Sa spécialité ? L’Asie, une passion personnelle qu’il partage avec sa fiancée Marie Chevallier, qu’il épousera en juillet prochain. Et plus précisément le Japon, terre de foot méconnue où il a identifié l’an passé Naomichi Ueda, un défenseur central envoyé au Cercle Bruges, le club satellite de l’ASM. Car le jeune homme maîtrise la langue nippone : « C’est une langue magnifique, et je regrette de manquer de temps pour la pratiquer », confiait-il à Point de vue. « J’ai toujours eu une passion pour l’Asie, et pour le Japon en particulier, où j’ai déjà séjourné une dizaine de fois –la première fois en 2015, lorsque ma mère m’a offert un voyage d’un mois pour mon diplôme. Aujourd’hui, j’ai beaucoup d’amis là-bas. »

Début février, son début de carrière s’accélère. Louis Ducruet, 14e dans l’ordre de succession au trône, est promu « assistant du vice-président » du club. À l’époque, il s’agit encore de Vadim Vasilyev. L’ASM est alors en pleine tourmente. L’équipe de la principauté se débat dans la zone rouge et dix jours plus tôt, Thierry Henry a été licencié. La promotion spectaculaire de Louis Ducruet marque-t-elle la volonté de l'équipe dirigeante d'améliorer le dialogue avec la famille princière ? « Louis s’est peut-être senti instrumentalisé sur le moment mais il a aussi compris les perspectives que ce poste pouvait lui offrir, décode l’agent Jean-Marc Goiran, un observateur avisé de la principauté. Il prépare l’avenir en faisant l’apprentissage de la direction du club. »

Le jeune Ducruet reste toutefois à bonne distance du quotidien de l’équipe de Leonardo Jardim. Dimanche dernier, il n'était pas au Parc des Princes pour voir l'ASM affronter le PSG, mais en Asie. « Louis aime profondément son club, souffle Ludovic Giuly, désormais ambassadeur de l’ASM. Après, il ne faut pas croire que ça lui est tombé tout cuit juste parce qu’il est le neveu du prince. Il a mérité d’être là. »

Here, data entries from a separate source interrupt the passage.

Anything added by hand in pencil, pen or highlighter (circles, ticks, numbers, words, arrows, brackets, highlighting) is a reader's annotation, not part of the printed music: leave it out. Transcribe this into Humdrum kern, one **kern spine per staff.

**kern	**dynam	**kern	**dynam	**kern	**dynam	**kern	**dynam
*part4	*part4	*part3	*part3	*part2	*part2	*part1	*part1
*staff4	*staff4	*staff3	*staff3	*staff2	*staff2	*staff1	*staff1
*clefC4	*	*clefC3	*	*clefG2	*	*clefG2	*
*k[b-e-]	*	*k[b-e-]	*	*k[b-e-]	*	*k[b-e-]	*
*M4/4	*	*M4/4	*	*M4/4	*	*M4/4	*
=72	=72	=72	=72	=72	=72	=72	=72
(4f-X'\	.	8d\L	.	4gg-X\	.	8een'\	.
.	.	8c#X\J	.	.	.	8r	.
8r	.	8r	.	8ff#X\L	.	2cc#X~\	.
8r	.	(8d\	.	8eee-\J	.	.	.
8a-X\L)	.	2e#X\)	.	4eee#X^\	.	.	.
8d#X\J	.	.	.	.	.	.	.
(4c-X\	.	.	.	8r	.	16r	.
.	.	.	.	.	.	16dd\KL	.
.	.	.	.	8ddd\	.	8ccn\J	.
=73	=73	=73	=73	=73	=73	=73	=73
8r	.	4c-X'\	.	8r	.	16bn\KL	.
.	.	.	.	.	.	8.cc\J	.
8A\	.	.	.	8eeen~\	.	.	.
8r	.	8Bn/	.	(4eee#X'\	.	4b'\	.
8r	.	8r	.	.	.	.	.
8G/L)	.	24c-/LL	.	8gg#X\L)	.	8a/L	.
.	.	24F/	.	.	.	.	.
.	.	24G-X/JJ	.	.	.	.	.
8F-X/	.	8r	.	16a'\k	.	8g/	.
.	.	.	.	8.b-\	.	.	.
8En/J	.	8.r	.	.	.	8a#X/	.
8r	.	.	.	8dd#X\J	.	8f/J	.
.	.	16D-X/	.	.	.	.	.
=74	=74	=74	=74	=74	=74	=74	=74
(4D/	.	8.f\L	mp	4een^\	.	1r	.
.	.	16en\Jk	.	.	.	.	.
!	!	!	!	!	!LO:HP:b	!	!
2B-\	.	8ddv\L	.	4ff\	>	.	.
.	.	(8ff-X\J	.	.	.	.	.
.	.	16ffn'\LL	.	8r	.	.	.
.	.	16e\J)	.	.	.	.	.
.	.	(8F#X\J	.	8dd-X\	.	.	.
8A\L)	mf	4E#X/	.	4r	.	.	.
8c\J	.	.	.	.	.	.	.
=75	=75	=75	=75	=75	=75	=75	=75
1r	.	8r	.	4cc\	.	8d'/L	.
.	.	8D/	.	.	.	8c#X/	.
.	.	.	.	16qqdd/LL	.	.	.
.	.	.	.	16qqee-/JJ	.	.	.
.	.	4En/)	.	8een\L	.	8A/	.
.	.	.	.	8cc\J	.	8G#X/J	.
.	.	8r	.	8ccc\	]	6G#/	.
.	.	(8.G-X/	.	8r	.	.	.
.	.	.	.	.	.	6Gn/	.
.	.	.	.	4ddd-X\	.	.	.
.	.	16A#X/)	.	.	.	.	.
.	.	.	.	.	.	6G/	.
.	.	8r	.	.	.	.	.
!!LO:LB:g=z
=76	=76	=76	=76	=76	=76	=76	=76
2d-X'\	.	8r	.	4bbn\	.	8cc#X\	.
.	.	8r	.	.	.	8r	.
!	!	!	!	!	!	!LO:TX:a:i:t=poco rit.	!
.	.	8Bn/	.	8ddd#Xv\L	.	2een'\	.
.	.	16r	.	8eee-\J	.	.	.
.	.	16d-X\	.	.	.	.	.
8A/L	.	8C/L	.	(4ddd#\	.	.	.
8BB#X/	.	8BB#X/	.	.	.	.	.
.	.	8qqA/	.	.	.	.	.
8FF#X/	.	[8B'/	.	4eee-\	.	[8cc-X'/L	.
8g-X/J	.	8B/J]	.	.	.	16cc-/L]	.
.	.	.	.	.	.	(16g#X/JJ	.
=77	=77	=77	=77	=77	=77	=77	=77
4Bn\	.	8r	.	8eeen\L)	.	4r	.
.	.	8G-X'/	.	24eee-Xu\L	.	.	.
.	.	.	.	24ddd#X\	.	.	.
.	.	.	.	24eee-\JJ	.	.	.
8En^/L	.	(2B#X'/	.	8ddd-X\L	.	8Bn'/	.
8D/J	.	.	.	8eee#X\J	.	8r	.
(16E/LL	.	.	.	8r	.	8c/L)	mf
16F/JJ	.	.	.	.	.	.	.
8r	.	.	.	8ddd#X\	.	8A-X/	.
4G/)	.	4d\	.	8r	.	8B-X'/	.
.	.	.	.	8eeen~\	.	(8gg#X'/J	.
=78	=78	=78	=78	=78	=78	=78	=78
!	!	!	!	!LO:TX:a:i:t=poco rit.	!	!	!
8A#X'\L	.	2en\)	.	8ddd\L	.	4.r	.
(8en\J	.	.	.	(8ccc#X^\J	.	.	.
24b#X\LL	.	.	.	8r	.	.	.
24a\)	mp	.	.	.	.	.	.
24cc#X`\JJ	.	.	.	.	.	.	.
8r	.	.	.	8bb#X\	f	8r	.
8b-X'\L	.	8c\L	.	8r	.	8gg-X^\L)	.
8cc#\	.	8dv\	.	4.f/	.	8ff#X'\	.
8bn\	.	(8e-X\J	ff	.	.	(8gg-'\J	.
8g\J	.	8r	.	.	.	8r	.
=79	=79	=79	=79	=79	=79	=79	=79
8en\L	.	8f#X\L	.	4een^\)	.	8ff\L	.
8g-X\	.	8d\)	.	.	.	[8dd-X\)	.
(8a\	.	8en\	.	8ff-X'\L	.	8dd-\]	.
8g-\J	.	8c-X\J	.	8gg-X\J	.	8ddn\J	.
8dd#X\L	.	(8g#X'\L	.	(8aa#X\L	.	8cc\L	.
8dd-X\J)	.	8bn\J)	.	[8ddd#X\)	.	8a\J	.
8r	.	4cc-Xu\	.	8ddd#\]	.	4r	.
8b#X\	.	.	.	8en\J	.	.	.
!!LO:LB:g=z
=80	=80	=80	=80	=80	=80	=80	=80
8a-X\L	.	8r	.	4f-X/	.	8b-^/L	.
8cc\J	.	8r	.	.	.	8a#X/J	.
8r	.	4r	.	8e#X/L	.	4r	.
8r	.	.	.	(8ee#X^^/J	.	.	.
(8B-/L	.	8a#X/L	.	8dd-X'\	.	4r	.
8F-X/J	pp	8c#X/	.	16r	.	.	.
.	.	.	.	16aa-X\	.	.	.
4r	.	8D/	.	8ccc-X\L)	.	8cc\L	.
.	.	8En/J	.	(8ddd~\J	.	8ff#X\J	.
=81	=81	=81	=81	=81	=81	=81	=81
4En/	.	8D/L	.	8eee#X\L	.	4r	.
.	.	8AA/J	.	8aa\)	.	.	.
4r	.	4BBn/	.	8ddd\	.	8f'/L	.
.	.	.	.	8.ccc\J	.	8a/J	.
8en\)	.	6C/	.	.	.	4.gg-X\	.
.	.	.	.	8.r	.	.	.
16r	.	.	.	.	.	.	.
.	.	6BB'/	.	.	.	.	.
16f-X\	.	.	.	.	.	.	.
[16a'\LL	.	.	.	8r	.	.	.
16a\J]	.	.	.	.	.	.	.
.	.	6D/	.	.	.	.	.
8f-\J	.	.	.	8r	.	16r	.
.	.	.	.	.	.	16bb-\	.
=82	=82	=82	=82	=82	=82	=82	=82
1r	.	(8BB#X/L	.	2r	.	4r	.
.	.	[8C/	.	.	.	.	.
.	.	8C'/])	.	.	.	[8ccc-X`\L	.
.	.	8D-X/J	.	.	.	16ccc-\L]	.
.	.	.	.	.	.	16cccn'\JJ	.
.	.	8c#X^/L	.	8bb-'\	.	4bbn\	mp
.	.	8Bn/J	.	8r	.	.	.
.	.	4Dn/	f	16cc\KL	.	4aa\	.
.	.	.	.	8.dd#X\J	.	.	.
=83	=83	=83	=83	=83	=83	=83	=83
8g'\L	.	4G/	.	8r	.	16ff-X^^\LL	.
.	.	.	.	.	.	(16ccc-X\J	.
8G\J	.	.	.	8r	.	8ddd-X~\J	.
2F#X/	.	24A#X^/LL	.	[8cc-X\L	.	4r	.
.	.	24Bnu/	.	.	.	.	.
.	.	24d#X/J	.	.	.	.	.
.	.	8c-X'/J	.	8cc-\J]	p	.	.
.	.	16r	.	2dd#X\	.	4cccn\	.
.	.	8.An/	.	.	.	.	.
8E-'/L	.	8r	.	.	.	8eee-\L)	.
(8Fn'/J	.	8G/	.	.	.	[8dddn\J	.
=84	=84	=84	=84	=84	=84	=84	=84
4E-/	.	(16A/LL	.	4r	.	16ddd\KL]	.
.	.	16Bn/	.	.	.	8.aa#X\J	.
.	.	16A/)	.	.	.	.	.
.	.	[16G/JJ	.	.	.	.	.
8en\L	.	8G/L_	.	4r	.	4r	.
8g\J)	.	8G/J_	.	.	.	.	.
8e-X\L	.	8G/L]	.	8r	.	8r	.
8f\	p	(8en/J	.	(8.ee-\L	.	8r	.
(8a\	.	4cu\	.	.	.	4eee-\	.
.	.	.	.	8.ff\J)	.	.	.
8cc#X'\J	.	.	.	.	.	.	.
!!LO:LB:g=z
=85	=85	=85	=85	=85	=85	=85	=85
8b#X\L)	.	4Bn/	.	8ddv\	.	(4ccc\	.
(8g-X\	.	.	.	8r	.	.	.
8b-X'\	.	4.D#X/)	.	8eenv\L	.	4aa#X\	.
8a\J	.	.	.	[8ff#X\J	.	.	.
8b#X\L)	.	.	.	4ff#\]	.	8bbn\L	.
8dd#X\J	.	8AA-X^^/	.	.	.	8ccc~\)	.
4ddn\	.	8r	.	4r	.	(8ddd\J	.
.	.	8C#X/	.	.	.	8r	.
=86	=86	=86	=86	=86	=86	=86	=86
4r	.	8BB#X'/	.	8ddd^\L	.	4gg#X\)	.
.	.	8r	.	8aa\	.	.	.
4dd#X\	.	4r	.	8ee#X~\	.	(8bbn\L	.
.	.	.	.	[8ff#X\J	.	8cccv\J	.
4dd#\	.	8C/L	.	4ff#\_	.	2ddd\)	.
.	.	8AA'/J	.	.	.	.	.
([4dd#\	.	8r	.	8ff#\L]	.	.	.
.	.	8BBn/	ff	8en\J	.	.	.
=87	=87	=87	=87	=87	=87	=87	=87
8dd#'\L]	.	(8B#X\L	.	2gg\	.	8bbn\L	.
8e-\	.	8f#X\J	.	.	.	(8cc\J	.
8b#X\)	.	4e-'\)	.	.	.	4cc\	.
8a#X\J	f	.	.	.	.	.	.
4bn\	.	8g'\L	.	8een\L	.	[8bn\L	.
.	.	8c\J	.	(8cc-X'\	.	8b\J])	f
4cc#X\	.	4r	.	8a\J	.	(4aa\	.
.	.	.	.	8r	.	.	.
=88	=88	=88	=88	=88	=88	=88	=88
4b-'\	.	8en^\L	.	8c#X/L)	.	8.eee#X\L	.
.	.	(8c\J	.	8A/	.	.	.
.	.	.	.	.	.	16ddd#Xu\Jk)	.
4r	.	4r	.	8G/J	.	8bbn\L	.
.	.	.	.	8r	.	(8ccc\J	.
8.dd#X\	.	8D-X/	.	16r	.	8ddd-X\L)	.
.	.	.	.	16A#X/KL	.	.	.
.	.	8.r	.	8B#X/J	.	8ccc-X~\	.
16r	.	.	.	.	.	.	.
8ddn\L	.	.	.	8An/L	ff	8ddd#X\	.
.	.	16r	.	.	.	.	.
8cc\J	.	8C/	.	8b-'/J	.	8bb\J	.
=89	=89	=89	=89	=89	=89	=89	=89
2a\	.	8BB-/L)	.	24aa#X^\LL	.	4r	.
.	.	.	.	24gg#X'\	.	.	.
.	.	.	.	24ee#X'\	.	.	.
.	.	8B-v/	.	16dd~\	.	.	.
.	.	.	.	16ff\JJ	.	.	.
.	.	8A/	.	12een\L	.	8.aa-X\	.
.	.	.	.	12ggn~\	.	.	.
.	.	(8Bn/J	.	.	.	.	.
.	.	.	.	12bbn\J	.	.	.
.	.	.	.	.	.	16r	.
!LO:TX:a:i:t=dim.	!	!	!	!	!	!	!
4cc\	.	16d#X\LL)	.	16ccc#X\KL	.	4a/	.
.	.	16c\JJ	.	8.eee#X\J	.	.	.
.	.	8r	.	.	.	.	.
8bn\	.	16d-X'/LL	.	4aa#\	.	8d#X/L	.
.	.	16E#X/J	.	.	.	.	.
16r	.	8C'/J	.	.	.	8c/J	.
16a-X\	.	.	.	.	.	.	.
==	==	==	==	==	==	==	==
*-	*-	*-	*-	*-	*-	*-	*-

Louis Ducruet aura fort à faire la saison prochaine pour redresser la situation sportive du club. L'ASM a raté sa saison en 2018-2019. Pourtant, le club a investi 138,20 millions d’euros en transferts lors de cette saison (cet été et cet hiver). Si on additionne les budgets de Caen, Guingamp, Dijon et Amiens de cette année, on arrive au même montant (135 millions d’euros au total) ! La recrue la plus chère a été le milieu russe, Aleksandr Golovin (30 millions d’euros), suivi de Benjamin Henrichs (20 millions d’euros) et du jeune Willem Geubbels (20 millions d’euros). Mais les résultats sportifs n'ont pas été ceux escomptés. A tel point que le club a viré ses deux entraîneurs, Leonardo Jardim en octobre (avant de le rappeler en janvier), puis Thierry Henry. L’ancien international français qui avait signé un contrat de trois ans pour un salaire approchant les 300 000 euros mensuels, serait parti avec un chèque de 9 à 11 millions d’euros. Ce montant fait mal à la trésorerie de Monaco, mais les dirigeants affirment que c’était le prix à payer pour éviter la relégation en Ligue 2, qui coûterait bien plus cher.